What IF?

10:52 pm

Since my Uncle passed recently I’ve been facing the reality of my mortality. Not a pretty subject. But something that we all must face, plan for and consider.

Actually I’ve faced this a few times before due to Myasthenia Gravis crises. (No, I’ve not been intubated, thank God.) I’ve had rides in ambulances, really scary choking episodes, and breathing problems.

When I had my thymectomy I faced major surgery like open heart surgery. While in the OR I did have heart problems. I learned about them after being in ICU and being placed on the Cardiac floor. In my drug induced daze I wondered why I was there. why two cardiologists visited me and why nurses came running every few hours to check me when my heart monitor showed my racing heart rate.

But I digress (as usual). Before this surgery I sat my hubby down and told him that I wanted a will. He didn’t want to face it, go with me to the lawyer or even talk about it. I learned that since we’re married we needed to have a will for each of us. There were some tough decisions to make. The most difficult was about our younger daughter - who would take care of her if we both died.

Hubby and I argued, fought, cried, screamed about this. When you have your own families (his both parents are alive, my Mother is alive) you feel allegiance to them. But, hey it got him talking!

I have a Living Will or Advance Directives done and my Will. I’d suggest anyone with any kind of Chronic Illness do both. I’d suggest anyone without do both. Be prepared. Don’t leave major decisions up to your family. It’s hard enough when you’re grieving or in shock to decide to put a loved one on a respirator or not, or to bury them or cremate them.

Death is real. We just need to face it like adults.

3 comments

  1. So true - even though it’s extremely depressing to think of. Currently, I have no assets, children, or husband to worry about. I would probably give all of my possessions to my sisters - who else would want them? I know Jo was talking about stealing half my clothes, heh. Other then that though, I would just leave a letter saying what to do at my memorial service (who I want to be there, that I wanted to be cremated extra).

    It’s a sad thing to face, but it needs to be done!

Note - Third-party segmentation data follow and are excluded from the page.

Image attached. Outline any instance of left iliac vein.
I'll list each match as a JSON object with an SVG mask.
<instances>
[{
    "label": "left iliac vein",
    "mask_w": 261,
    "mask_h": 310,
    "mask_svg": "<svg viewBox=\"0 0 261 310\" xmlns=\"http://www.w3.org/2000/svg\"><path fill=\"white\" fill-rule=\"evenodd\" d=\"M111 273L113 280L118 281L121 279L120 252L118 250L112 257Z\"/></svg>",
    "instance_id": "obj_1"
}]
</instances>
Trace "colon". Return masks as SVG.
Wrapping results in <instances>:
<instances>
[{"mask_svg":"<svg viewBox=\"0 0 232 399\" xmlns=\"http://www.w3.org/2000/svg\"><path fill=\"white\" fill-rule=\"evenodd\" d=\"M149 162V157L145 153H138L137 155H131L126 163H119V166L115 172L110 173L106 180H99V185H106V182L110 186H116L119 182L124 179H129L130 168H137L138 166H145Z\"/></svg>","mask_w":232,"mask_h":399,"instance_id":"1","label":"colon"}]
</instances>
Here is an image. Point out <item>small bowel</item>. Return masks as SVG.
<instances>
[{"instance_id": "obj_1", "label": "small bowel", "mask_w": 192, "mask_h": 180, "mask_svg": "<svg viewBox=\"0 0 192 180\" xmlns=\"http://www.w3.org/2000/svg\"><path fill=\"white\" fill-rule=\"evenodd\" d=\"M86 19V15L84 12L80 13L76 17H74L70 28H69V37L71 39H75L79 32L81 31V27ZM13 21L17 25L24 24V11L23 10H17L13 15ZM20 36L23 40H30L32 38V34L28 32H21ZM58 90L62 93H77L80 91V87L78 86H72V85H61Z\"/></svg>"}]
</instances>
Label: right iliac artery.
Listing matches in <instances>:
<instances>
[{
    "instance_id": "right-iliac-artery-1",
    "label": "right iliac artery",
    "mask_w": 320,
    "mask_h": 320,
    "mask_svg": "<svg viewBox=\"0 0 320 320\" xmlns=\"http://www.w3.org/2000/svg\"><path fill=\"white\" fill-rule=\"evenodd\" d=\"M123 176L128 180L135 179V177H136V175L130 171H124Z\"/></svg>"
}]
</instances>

    comment by JC — September 24, 2007 @ 11:03 pm
  2. I hear you all the way. This is something I need to do. I have to be
    sure my family is protected should something happen to me. Thank you
    for the important reminder.

    comment by Sophia — September 27, 2007 @ 12:28 am
  3. This is always hard to deal with, my father passed away a few years ago and my sister and I had to take care of most things. He did not have a will luckily in our case it worked out as he really didn’t own anything.

    In most cases though it is more complicated. I know I went though the same thing you are going through, I still don’t have a will, but I don’t own anything and I live with my parents so I don’t need one yet.